The ingredients needed to prepare Chicken in Spicy Tamarind Sauce (Ayam Asam Pedas):
  1. Take Chicken Meat (boneless, cut into pieces)
  2. Take Salt (marinate)
  3. Get Sambal Paste (blend well);
  4. Provide Dried Chilli (deseed, rehydrated)
  5. Take Shallots
  6. Take Garlic
  7. Take Ginger Root
  8. Use Galangal Root
  9. Provide Turmeric Root
  10. You need Fermented Shrimp Paste (Belacan)
  11. Provide Lemongrass Stalk (white part)
  12. Use Aromatics;
  13. You need Ginger Flower (slice in half)

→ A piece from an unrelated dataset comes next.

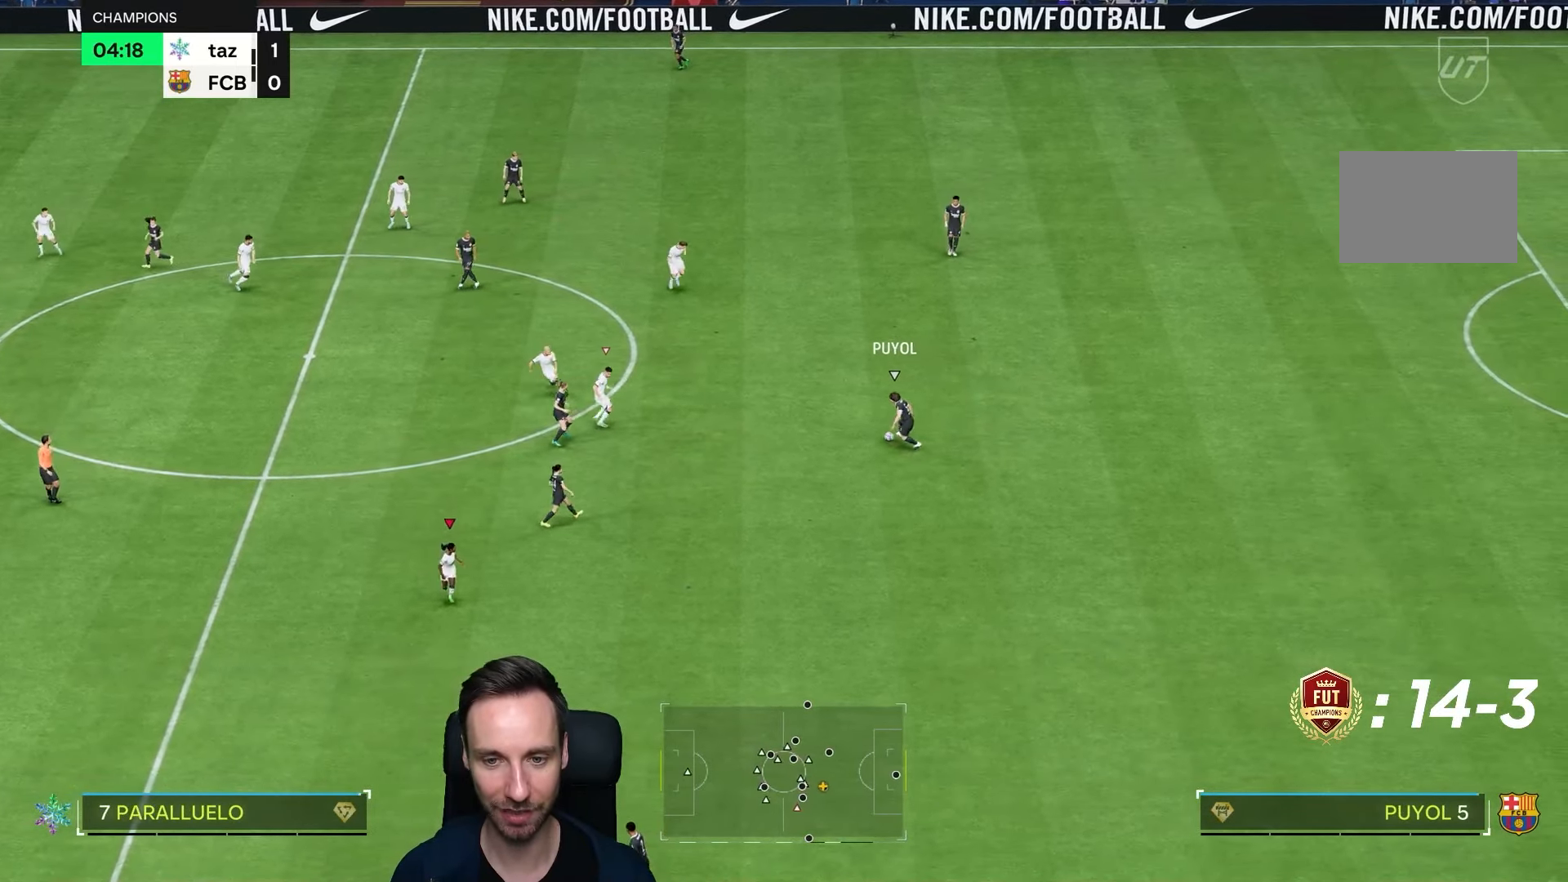
{"dt_ms": 500, "buttons": [], "left_stick": "right", "right_stick": "center", "events": [[200, "L1", "down"], [233, "left_stick", "right"], [333, "L1", "up"], [383, "R2", "up"]]}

  14. Prepare Lemongrass (bruised)
  15. Take Vietnamese Mint (Daun Kesum)
  16. You need Other Ingredients;
  17. Get Cooking Oil
  18. Prepare Sugar
  19. Take Water
  20. Provide Okra
  21. Prepare Tomatoes (quartered)
  22. Use Vietnamese Mint leaves (finely chopped, garnish)
Steps to make Chicken in Spicy Tamarind Sauce (Ayam Asam Pedas):
  1. MARINATE; Salt the chicken and set aside for 30 minutes or more.
  2. COOK THE PASTE; heat 3 Tbsp of Cooking Oil until hot, then add the Sambal Paste. Cook the Paste until the oil separates.
  3. TAMARIND; once the oil separates, add the Tamarind juice, Aromatics, Sugar and mix well. Bring it to a gentle boil and cover with a lid. Cook for 5 minutes and stirring occasionally.
  4. CHICKEN; After 5 minutes, DISCARD the Aromatics, turn down the heat to a Simmer and then add in the Chicken. Cover with a lid and cook for 5 minutes while stirring occasionally.
  5. VEGGIES; after 5 minutes, add the tomatoes and okra. Cover with lid and cook for 2 minutes. After that, remove the lid and season with Salt if necessary.
  6. OPTIONAL; the dish is basically done but if you want to thicken the gravy, simply continue to simmer without a lid for another 5-10 minutes. You might want to remove the Okra and set it aside but you can leave the tomatoes and chicken in.
  7. SERVE with cooked rice and garnish with Vietnamese Mint leaves.